Он молча смотрел на меня, не в состоянии вымолвить и слова. Я тоже ничего не говорила, лишь смотрела в ответ. Он, вероятно, не понимал, почему я сказала такие слова. Я тоже не понимала.
Все знали, что первая брачная ночь — это особенное время. Время, когда двое становятся ближе, когда можно выразить самые сокровенные чувства, какие только возможны между мужем и женой.
Я с детства привыкла отказываться от многого: от еды, от сна, от красивой одежды, от учёбы… Даже от самой жизни.
Я давно смирилась с тем, чего у меня никогда не будет, и оставила мечты о несбыточном. Брак был одной из таких вещей.

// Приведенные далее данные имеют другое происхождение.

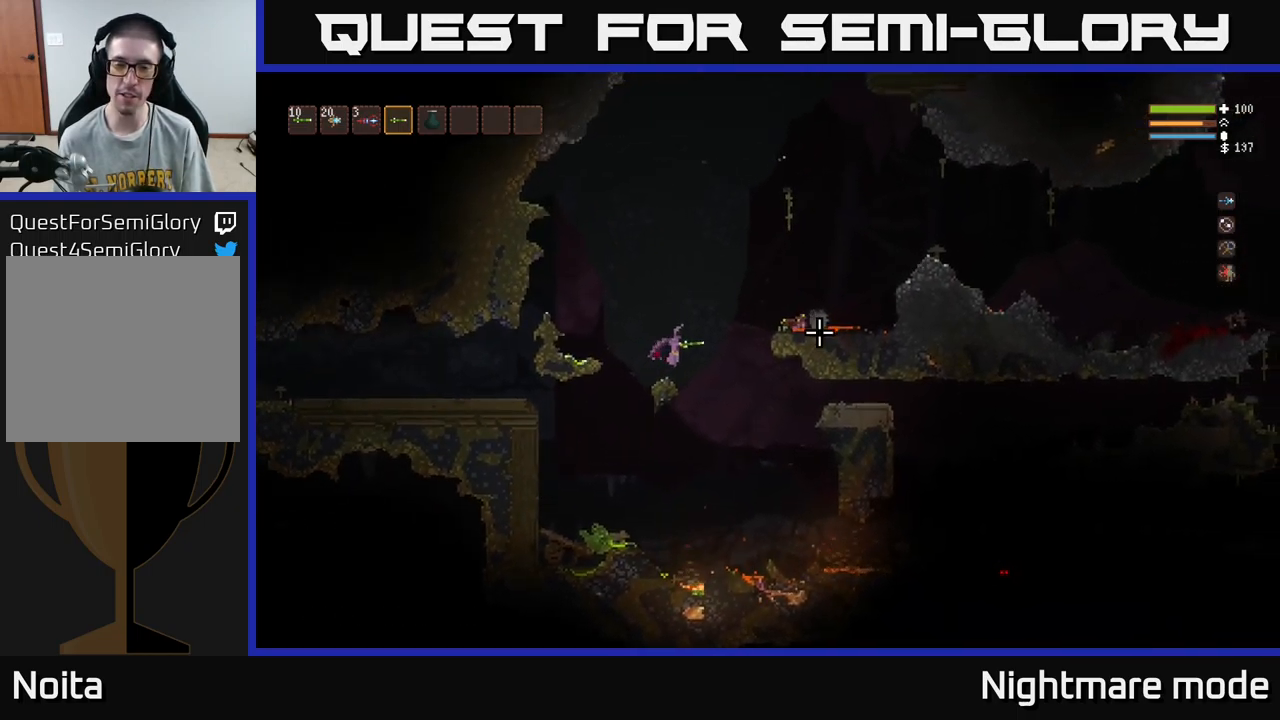
{"buttons": [], "left_stick": "right", "right_stick": "right", "events": [[317, "L2", "down"], [417, "L2", "up"]]}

Для меня, обречённой на раннюю смерть, даже представить было невозможно, что кто-то полюбит меня по-настоящему.
Даже если бы кто-то и полюбил меня — я не смогла бы принять эти чувства. Ведь я знала: мне суждено оставить его одного.
Но чудесным образом в моей жизни появился Хёк Доджин. И то, что казалось невозможным, — замужество, муж — стало реальностью. А значит, и желания мои стали смелее.
Возможно, это было слишком эгоистично. Возможно, кого-то это даже оскорбило бы.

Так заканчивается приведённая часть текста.